THE VALUE OF PROCALCITONIN IN NEONATAL SEPSIS

Kocabas E, Aksaray N, Alhan E, Enc A, Alabaz D

Department of Pediatrics, Cukurova University School of Medicine, Adana, Turkey

 

Objective: This study was performed to investigate serum concentration of procalcitonin during neonatal sepsis in the first month of life and to evaluate the usefulness of procalcitonin as a diagnostic and prognostic test for neonatal infections. And to compare procalcitonin with C Reactive Protein (CRP), Tumor Necrosis Factor-a (TNF-a), Interleukin-6 (IL-6) and Interleukin-8 (IL-8).

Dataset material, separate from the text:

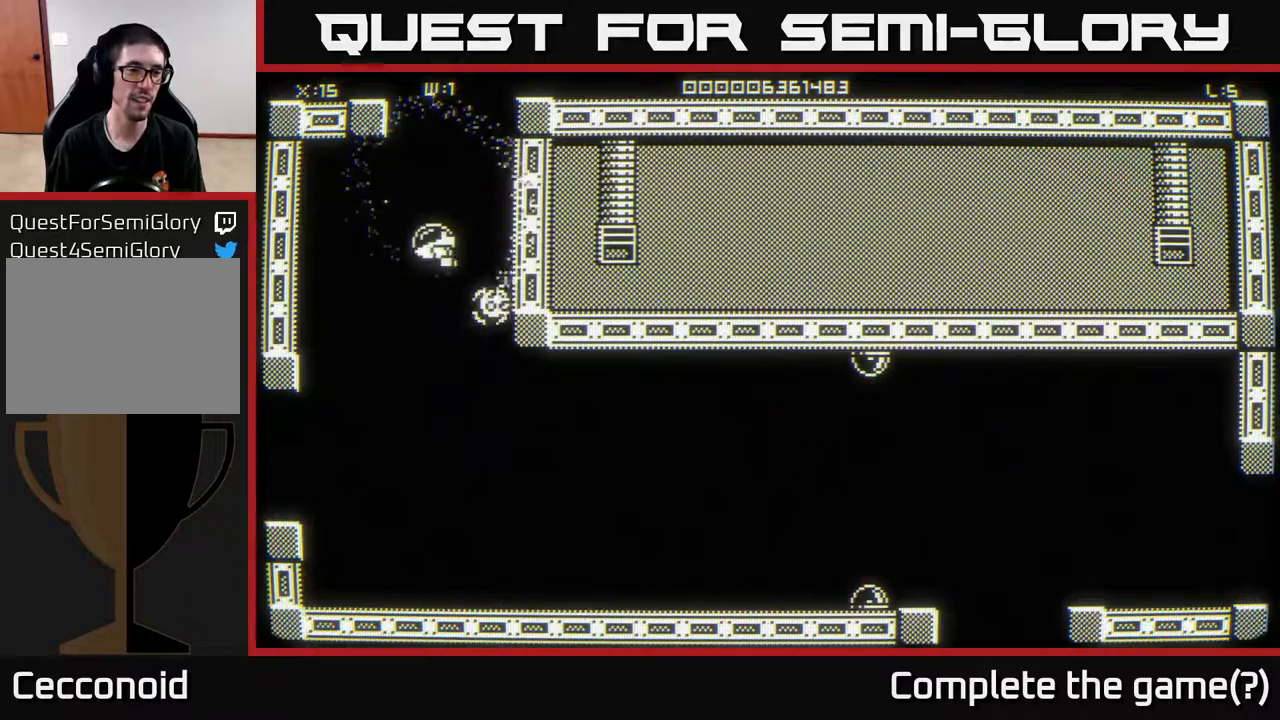
{"buttons": [], "left_stick": "down-left", "right_stick": "center", "events": [[200, "left_stick", "down"], [467, "left_stick", "down-left"]]}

Materials: 26 patients with neonatal sepsis and 29 sex, gestational age, postnatal age and weight matched healthy control subjects were admitted to the study. Serum levels of procalcitonin, IL-6, IL-8, (TNF-a), CRP and immature/total neutrophil ratio were measured in early and late neonatal sepsis and single sample in healthy control subjects.

Results: Plasma procalcitonin, CRP, IL-6, IL-8, (TNF-a) concentrations in the patients group were significantly higher than the control groups. There was no significant difference in the serum IL-6, IL-8, (TNF-a) procalcitonin levels with blood culture positive patients and clinical sepsis. With the establishment of antibiotherapy, a significant decrease in plasma procalcitonin, IL-6, IL-8, (TNF-a), immature/matur neutrophil ratio concentrations was observed in the survival group. However nonsignificant decrease in plasma CRP concentration was observed in this group. With the establishment of therapy, a significant increase in plasma procalcitonin, IL-6, IL-8, (TNF-a), immature/matter neutrophil ratio was observed in the nonsurvival group. Serum procalcitonin level *0.3 ng/ml and TNF-* level *10 pg/ml had a sensitivity and specifity of up to %100 in the diagnosis of neonatal sepsis.

Conclusion: Procalcitonin seems to be an early and specific marker of neonatal sepsis and it is much more sensitive and specific than CRP, IL-6, IL-8, immatur/matur neutrophil ratio to establish neonatal sepsis.